# PROVIDED MATERIAL
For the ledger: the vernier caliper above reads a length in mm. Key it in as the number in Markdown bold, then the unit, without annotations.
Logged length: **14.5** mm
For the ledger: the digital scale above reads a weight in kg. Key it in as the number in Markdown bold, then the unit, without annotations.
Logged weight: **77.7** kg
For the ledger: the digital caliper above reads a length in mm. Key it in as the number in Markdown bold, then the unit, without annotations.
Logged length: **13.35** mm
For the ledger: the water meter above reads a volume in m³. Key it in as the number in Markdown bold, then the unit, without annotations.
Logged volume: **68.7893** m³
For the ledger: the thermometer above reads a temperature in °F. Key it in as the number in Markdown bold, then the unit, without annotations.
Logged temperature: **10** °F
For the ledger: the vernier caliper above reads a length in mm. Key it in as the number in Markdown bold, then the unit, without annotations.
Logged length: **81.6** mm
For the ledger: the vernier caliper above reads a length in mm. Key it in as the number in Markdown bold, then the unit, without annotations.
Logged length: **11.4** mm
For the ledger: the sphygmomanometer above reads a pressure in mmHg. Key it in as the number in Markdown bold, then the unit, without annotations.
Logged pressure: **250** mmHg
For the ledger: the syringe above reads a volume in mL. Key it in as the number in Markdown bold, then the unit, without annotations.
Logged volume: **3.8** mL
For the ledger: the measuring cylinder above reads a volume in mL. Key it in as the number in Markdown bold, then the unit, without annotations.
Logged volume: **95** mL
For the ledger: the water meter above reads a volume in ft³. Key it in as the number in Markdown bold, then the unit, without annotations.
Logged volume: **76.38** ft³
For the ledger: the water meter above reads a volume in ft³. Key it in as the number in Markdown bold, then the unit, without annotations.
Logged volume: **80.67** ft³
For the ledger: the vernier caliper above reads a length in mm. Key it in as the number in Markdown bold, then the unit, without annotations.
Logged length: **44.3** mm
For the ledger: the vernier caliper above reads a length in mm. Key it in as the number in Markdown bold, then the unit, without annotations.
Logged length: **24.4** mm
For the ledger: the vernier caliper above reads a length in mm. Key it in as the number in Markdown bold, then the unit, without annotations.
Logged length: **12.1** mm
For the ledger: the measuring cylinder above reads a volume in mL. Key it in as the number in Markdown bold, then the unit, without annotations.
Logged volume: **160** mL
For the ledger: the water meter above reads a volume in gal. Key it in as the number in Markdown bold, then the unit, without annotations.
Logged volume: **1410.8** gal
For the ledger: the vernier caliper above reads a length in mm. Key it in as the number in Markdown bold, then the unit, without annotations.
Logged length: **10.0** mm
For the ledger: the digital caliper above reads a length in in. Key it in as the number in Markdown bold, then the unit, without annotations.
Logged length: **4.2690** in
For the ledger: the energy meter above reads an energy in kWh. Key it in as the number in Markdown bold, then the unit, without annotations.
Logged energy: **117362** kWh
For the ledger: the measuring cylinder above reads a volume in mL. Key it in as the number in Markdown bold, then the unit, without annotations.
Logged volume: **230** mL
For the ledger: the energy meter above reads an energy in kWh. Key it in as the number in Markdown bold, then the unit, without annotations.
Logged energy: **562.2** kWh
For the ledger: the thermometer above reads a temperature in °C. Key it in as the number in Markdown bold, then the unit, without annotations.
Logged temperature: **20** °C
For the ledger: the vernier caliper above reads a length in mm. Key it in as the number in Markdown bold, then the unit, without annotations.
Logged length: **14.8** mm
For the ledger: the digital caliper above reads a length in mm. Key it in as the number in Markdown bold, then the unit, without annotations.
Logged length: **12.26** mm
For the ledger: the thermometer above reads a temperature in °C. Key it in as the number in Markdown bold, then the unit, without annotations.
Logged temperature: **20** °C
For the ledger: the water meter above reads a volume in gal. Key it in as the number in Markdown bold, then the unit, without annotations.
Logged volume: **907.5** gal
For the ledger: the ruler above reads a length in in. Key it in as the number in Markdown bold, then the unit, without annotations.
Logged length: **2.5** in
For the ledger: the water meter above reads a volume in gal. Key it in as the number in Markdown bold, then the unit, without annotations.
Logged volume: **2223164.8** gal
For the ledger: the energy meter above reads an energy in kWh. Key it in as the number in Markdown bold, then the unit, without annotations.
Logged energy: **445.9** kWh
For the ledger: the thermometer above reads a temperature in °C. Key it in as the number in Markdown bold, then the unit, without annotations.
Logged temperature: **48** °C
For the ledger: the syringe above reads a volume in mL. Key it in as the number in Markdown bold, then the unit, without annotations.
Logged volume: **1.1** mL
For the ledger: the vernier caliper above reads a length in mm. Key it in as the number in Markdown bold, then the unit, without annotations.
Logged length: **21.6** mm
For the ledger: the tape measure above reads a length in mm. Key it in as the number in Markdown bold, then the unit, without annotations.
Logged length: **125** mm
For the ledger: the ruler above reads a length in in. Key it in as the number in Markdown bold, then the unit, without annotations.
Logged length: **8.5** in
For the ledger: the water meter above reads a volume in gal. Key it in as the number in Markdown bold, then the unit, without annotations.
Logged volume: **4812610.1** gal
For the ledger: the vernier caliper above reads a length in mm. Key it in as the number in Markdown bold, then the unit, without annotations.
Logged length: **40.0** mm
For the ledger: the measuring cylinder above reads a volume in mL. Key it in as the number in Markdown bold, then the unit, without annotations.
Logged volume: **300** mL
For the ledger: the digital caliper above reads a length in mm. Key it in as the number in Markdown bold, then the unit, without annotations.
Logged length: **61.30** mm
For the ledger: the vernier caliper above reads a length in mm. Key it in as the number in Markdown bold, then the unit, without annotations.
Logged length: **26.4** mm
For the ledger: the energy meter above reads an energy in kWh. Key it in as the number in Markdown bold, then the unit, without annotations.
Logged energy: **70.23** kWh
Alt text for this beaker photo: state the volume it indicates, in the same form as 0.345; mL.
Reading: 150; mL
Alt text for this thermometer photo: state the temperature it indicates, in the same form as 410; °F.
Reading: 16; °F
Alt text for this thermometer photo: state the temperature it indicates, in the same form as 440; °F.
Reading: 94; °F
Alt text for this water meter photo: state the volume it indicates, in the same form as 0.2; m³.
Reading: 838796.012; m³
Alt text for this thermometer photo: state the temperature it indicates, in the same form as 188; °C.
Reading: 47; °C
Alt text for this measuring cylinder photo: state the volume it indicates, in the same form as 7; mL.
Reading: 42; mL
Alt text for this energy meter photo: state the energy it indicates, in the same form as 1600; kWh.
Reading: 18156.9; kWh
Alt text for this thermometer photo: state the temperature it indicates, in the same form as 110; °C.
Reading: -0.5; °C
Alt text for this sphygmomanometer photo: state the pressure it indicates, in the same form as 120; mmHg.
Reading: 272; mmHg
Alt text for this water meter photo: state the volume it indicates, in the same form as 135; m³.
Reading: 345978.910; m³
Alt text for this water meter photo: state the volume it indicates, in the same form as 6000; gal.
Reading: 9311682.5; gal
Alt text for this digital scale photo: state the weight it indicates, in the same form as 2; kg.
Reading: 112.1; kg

# TASK DIRECTIONS
Can you repeat the lines from the row with "Alt text for this measuring" through the last of the rows, swapping "indicates" for "shows" and leaving everything else as it is?

# RESPONSE TO THIS EXERCISE
Alt text for this measuring cylinder photo: state the volume it shows, in the same form as 7; mL.
Reading: 42; mL
Alt text for this energy meter photo: state the energy it shows, in the same form as 1600; kWh.
Reading: 18156.9; kWh
Alt text for this thermometer photo: state the temperature it shows, in the same form as 110; °C.
Reading: -0.5; °C
Alt text for this sphygmomanometer photo: state the pressure it shows, in the same form as 120; mmHg.
Reading: 272; mmHg
Alt text for this water meter photo: state the volume it shows, in the same form as 135; m³.
Reading: 345978.910; m³
Alt text for this water meter photo: state the volume it shows, in the same form as 6000; gal.
Reading: 9311682.5; gal
Alt text for this digital scale photo: state the weight it shows, in the same form as 2; kg.
Reading: 112.1; kg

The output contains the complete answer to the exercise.